## [Task list]
1 > From the transcript, pull out the stretch from "Jim Rutt: As" through "the other side." and copy it word for word.
2 > In the transcript, what population figure does Jim Rutt call too high?

## [Extract]
------------------------------------------------

Jim Rutt: One of the interesting things about our current epoch is we actually finally broke out of that, for a short period of time. We actually were able to more rapidly build food than we built people. And it happened in two dimensions. One, our scientific knowledge and our engineering practices allowed us to very rapidly ramp food productivity. And miraculously, birth control got better at about the same time.

Jim Rutt: As well as curious and interesting sociological phenomena, that as people get richer, they want to have less children. And so we’re now on a trajectory finally to a stable population and probably a declining one, but unfortunately, it’s too damn high, at 10 or 11 billion people. But at least we have given ourselves this short period of time of freedom from the Malthusian ratchet to try to build the tools to get to the other side.

Jim Rutt: And that seems to me what is, just to change directions entirely here, this seems to me what I’m so interested in right now, is the people who are doing serious thinking about what comes next. What social operating system, what does it need to look like? And again, informed by complexity and informed by, I would strongly recommend, epistemological modesty, what set of experiments should we be running that we can evolve towards a stable version of what comes next, which preserves all the great things we’ve created over the last 400 years, but navigates them to something that’s truly sustainable for at least a few millennia?

Jim Rutt: And that strikes me as the number one challenge of our time.

Bonnitta Roy: Yeah, and I agree with you. I often comment on the expectation, the anticipation of world population peaking. I often like to think of what affordances, what spaces, what potentials will be open when it actually declines. If it has a generative decline, a complete crash obviously could be problematic.

Bonnitta Roy: I think that also, because we are complex life, and life operates at the edge of chaos, far from equilibrium, I believe that that projection is right where it must be. At maximum, whether it’s just overshoot, just slightly overshoot or not, it seems like, a lot of living systems, the trajectory toward that peaks, and the instability that it’s going to be encountered up to that peak, or right there at this very thin thread, at the edge of chaos, that’s a story, it’s a mythology. But I think that it actually gives me hope, this projected release of population, exponential growth in population.

Bonnitta Roy: Of course, there’s a lot of local turbulence that happens because of it. A lot of migration, a lot of implications for economies and stuff, but as a broad story I really find optimism in that. And yeah, and so what is possible? Should we be designing today for that anticipated future? Designing not only to survive this transition phase, to survive this exponential complexity, all these increasing pressures on the system.

------------------------------------------------

## [Raw records]
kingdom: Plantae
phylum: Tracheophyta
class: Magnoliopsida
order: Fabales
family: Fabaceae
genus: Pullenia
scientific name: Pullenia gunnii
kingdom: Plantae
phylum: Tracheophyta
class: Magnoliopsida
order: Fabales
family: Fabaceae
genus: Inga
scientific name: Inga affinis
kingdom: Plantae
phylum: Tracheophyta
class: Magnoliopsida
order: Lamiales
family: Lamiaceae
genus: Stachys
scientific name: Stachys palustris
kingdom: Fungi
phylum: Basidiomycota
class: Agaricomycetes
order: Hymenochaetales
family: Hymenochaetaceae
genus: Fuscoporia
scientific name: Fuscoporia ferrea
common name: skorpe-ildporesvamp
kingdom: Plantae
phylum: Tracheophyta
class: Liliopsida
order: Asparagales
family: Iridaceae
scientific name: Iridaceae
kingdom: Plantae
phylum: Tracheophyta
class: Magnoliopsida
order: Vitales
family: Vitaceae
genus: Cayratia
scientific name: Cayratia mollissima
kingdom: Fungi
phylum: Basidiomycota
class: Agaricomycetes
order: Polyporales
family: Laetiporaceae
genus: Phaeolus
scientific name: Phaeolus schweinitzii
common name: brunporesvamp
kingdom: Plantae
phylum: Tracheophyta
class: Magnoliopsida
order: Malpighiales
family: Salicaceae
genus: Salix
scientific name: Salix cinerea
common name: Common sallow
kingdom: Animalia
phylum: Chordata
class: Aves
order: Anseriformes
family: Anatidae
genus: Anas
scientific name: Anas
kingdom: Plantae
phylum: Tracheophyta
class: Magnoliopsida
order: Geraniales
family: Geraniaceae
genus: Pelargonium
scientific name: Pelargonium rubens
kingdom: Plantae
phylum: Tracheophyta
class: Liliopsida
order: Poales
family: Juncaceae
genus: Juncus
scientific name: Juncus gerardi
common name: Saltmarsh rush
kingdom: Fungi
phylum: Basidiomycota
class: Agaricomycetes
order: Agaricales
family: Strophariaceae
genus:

------------------------------------------------

## [Expected results]
1 >
Jim Rutt: As well as curious and interesting sociological phenomena, that as people get richer, they want to have less children. And so we’re now on a trajectory finally to a stable population and probably a declining one, but unfortunately, it’s too damn high, at 10 or 11 billion people. But at least we have given ourselves this short period of time of freedom from the Malthusian ratchet to try to build the tools to get to the other side.

2 > 10 or 11 billion people